WASHINGTON – Ameriprise Financial Inc. (AMP) must pay $1.25 million to settle an enforcement action brought by regulators over sales of Section 529 college savings plans (search) amid a wide-ranging inquiry into the popular tax-advantaged accounts, said U.S. authorities Wednesday.
Brokerages regulator NASD said the enforcement action against broker and insurer Ameriprise was its first to result from a long-running and continuing probe into 529 sales practices at 20 securities firms.
"There are additional investigations under way," said NASD enforcement chief counsel Thomas Lawson in an interview.
NASD ordered Ameriprise, formerly known as American Express Financial Advisors (search), to pay a fine of $500,000 and to pay an additional $750,000 to compensate customers.
An attorney for Ameriprise in Washington was not immediately available for comment.
Regulators for months have been looking into abuses by brokers who sell 529 plans, which in recent years have received a flood of money from investors anxious to sock away funds to cover their children's college costs.
With more than 80 plans now marketed nationwide, assets in 529 accounts topped $59 billion at the end of the second quarter of 2005 and have continued to grow, according to consulting firm Financial Resources Corp.
Section 529 plans debuted in 1997 and are named after the federal tax rules under which they were created, offering tax breaks for setting aside college savings.
Questions were raised by regulators last year about excessive fees and sales of out-of-state plans to clients who might be better off tax-wise with in-state plans.
NASD Vice Chairman Mary Schapiro said: "NASD has long been concerned that investors understand the differences between the many different 529 plans that are being offered today and choose a plan that is right for them."
NASD said it found that from May 2001 through the end of 2004, Ameriprise sold more than $1.1 billion of 529 plans to more than 138,000 customer accounts.

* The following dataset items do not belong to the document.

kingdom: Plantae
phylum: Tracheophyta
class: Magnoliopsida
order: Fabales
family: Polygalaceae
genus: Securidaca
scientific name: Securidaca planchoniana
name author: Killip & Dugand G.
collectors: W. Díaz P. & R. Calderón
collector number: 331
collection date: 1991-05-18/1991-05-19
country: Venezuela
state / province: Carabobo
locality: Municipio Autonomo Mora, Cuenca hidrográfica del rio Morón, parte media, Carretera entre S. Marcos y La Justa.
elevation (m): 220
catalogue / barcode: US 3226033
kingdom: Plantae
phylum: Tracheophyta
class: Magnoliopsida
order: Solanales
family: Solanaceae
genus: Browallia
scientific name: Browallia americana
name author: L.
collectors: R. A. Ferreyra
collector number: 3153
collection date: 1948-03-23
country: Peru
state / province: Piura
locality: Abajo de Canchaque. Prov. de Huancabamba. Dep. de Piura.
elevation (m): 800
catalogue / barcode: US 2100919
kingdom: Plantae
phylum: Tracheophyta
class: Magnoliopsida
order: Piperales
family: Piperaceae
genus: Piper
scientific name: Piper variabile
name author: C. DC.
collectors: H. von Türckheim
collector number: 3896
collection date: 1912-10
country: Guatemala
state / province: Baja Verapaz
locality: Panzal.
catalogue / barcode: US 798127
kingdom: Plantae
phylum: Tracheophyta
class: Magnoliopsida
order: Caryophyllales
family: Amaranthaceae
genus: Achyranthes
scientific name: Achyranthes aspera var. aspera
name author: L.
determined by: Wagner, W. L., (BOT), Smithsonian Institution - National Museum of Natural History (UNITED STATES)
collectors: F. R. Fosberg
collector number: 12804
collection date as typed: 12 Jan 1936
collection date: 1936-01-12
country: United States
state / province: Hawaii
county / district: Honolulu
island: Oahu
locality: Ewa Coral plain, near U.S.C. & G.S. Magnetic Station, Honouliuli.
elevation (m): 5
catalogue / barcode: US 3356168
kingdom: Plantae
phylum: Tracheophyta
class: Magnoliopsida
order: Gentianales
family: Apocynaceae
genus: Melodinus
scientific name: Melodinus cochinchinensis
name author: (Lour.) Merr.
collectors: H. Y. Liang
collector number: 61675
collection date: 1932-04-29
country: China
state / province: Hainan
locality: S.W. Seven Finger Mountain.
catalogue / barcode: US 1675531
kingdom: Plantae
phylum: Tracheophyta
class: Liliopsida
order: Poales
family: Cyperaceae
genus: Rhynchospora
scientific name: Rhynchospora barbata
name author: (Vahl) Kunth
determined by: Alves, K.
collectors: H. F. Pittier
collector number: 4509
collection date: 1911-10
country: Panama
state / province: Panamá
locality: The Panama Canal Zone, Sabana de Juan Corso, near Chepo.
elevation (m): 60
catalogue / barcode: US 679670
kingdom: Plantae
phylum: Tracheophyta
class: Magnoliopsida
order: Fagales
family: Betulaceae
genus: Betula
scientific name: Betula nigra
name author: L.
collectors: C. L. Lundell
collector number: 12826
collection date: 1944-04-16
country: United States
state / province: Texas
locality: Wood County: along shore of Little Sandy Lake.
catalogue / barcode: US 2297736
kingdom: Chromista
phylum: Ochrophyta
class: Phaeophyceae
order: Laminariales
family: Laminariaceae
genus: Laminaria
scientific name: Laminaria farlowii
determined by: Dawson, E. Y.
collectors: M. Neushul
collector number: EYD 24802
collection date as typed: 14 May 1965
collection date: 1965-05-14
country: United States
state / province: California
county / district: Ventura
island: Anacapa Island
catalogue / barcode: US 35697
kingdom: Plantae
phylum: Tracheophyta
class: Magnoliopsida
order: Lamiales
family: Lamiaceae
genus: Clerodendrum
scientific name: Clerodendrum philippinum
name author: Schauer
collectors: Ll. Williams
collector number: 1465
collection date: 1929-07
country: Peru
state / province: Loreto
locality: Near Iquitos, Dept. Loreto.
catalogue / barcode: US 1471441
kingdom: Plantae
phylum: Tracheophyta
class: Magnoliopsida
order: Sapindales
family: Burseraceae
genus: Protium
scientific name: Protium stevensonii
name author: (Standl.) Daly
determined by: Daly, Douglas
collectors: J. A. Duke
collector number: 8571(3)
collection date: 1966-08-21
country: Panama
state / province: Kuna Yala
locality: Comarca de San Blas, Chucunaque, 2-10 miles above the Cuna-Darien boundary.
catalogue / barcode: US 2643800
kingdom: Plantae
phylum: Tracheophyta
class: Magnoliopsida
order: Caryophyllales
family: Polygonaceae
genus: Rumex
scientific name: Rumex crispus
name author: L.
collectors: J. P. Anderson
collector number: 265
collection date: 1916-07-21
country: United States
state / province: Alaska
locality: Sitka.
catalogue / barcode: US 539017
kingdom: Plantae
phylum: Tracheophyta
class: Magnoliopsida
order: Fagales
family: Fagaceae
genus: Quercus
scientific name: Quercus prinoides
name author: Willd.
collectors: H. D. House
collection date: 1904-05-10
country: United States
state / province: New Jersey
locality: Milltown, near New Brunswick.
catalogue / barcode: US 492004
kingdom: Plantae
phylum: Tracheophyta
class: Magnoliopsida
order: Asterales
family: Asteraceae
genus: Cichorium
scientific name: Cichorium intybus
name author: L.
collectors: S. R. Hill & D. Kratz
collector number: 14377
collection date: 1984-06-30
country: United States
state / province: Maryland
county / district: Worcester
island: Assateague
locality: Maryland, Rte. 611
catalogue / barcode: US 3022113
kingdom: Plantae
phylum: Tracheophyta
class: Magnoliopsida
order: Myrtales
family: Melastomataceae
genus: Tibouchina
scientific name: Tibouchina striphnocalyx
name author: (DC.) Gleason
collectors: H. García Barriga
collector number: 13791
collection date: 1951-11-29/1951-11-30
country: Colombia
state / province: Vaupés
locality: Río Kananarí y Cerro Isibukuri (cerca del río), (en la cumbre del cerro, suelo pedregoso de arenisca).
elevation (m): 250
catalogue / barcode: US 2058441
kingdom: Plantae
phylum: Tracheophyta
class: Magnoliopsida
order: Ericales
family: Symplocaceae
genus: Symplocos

During that period, NASD said, "the firm's supervision of 529 sales was inadequate."
NASD said that Ameriprise neither admitted nor denied wrongdoing, as is customary in such settlements.
From May 2001 to October 2003, about half of the 50 states offered state tax benefits to residents investing in in-state 529 plans, but during that same period Ameriprise offered and sold only one 529 plan, which was from Wisconsin, NASD said.
Investors in New Mexico, South Carolina, Illinois, Colorado and West Virginia at the time could have gotten unlimited state income tax deductions by buying into their home states' plans.
But through the end of 2004, Minneapolis-based Ameriprise sold more than $55 million in Wisconsin 529 plans to customers residing in those five states, NASD said.
"As a result, those Ameriprise customers purchasing the Wisconsin plan who lived in one of the tax-advantaged states did not receive state income tax benefits available to purchasers of 529 plans," the regulator said.
Ameriprise at the time lacked proper procedures requiring its brokers to consider state income tax benefits when recommending 529 plans to investors, NASD said.
One settlement provision is that Ameriprise must assure NASD that the company is adopting new procedures, NASD said.
NASD said it has identified more than 500 customer accounts to which Ameriprise will distribute the compensation money.
American Express Co. (AXP) completed a spin-off of Ameriprise last month. Shares in Ameriprise were down 14 cents at $37.04 each in midafternoon trading on the New York Stock Exchange.